Flambée de formation d’étoiles

La plus jeune flambée de formation d’étoiles dans l’Univers : une étude particulièrement adaptée à MIRI au JWST

Image composée à partir des données du télescope à rayon X Chandra (en bleu) et des données du télescope à infrarouge Spitzer (en rouge et orange). A environ 4 000 années-lumière de la Terre, se trouve RCW 108, une région de la Voie lactée où la formation d’étoiles est active d’où la présence d’amas de jeunes étoiles en bleu sur l’image. Celle que l’on voit naitre, en jaune au centre de l’image est profondément ancrée dans un nuage d’hydrogène moléculaire. D’après les données provenant de différents télescopes, les astronomes ont déterminé que la naissance des étoiles dans cette région est déclenchée par l’effet de proximité des jeunes étoiles massives.

MIRI sera le seul instrument embarqué sur le JWST qui sera capable de détecter la raie H alpha de l’hydrogène dans la série de Balmer, à des décalages vers le rouge (redshifts) supérieurs à 6,7. Or, l’intensité de cette raie permet d’établir un diagnostic clef dans les processus de formation d’étoiles. MIRI sera aussi le seul instrument capable d’obtenir des spectres dans le domaine visible (dans le cadre de référence) des premiers objets de l’Univers qui ont formé des étoiles, c’est-à-dire situés à un décalage vers le rouge (redshift) supérieur à 9.

Cette image composite, créée en utilisant les données du Chandra X-ray Observatory et du télescope spatial Spitzer, montre le nuage moléculaire Céphée B, situé dans notre galaxie à environ 2 400 années-lumière de notre système solaire. Image Crédit: X-ray: NASA/CXC/PSU/K. Getman et al.; IRL NASA/JPL-Caltech/CfA/J. Wang et al.

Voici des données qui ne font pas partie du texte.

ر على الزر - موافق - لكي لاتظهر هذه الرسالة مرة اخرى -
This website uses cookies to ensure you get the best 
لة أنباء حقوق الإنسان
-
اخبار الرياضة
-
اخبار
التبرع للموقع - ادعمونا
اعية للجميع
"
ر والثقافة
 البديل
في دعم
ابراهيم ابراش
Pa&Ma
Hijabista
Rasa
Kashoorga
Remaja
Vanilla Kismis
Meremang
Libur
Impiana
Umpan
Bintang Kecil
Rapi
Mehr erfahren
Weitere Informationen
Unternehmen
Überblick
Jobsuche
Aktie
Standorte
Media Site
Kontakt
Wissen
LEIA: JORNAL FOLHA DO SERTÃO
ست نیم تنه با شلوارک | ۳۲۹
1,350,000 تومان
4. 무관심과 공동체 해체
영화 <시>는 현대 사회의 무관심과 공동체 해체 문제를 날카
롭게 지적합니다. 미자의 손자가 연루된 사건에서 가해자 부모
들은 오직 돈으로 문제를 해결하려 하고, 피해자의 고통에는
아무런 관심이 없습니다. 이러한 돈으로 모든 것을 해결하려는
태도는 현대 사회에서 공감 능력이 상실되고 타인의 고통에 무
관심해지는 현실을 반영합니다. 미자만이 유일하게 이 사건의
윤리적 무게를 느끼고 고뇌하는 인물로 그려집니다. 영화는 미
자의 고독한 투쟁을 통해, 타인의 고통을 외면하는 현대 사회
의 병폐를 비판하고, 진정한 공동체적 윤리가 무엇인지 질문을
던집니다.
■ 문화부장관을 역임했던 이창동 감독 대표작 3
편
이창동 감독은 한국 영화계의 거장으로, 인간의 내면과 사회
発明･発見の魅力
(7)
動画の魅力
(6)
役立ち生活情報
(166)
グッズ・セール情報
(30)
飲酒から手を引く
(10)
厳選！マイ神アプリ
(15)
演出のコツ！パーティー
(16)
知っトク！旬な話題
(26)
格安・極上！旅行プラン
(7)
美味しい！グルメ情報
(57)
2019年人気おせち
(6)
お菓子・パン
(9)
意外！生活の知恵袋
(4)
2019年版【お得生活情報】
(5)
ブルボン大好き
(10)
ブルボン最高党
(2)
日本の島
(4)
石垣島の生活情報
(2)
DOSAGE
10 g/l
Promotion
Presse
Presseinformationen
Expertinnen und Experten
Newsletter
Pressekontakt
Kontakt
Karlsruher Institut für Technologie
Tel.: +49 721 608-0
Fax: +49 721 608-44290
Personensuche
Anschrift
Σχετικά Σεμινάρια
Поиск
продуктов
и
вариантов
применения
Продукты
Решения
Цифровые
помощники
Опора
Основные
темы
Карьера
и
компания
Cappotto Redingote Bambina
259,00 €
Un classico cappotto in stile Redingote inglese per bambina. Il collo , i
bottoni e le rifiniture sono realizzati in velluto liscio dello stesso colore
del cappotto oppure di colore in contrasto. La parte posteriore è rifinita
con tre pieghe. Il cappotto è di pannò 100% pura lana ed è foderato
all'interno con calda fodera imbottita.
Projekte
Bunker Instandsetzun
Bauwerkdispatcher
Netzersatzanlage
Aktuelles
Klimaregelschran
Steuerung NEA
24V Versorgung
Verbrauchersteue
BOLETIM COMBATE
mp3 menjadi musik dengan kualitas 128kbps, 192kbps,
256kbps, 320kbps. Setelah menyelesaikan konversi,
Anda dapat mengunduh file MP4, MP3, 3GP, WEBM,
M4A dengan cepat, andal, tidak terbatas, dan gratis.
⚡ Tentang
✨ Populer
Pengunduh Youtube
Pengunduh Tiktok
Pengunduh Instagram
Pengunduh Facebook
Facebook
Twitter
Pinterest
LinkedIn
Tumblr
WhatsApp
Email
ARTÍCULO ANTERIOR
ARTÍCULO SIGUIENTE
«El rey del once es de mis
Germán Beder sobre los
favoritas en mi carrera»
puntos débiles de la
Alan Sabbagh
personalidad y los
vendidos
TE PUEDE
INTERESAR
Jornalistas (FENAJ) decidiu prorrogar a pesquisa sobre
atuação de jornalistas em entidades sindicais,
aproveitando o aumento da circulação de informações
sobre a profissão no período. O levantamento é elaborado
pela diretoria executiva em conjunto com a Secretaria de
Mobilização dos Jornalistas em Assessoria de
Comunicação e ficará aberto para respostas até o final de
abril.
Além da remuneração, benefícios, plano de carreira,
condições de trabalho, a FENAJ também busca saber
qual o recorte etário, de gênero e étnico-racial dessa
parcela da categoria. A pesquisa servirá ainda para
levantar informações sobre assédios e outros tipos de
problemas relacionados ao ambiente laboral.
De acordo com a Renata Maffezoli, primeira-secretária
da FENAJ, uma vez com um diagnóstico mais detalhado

Ce programme d’observation avec le JWST a l’ambition d’obtenir le premier spectre qui mettra en évidence une flambée de formation d’étoiles quand l’Univers était âgé d’environ 500 millions d’années. Ce qui permettra, en particulier, d’identifier clairement la présence éventuelle d’une galaxie à noyau actif (AGN). Selon la théorie, à cette époque, l’Univers se ré-ionisait, ce qui fait l’objet d’un autre programme d’observation qui se propose de détecter des sources extrêmement lointaines (voir « Le Grand Relevé de MIRI »). La question clef sera de pouvoir, parmi toutes les sources lointaines détectées, identifier les étoiles de toute première génération (dites de Population III), confirmer la nature de la source principale de l’ionisation, mettre en évidence une présence éventuelle d’un noyau actif, et estimer la teneur en métaux des objets observés. A des décalages vers le rouge supérieur à 9,2 c’est la raie Beta de la série de Balmer de l’hydrogène qui se trouve dans le domaine spectral du spectrographe à basse résolution inclus dans MIRI : il sera alors aussi possible de poser des contraintes sur la quantité de poussières qui pourraient se trouver dans ces très jeunes objets.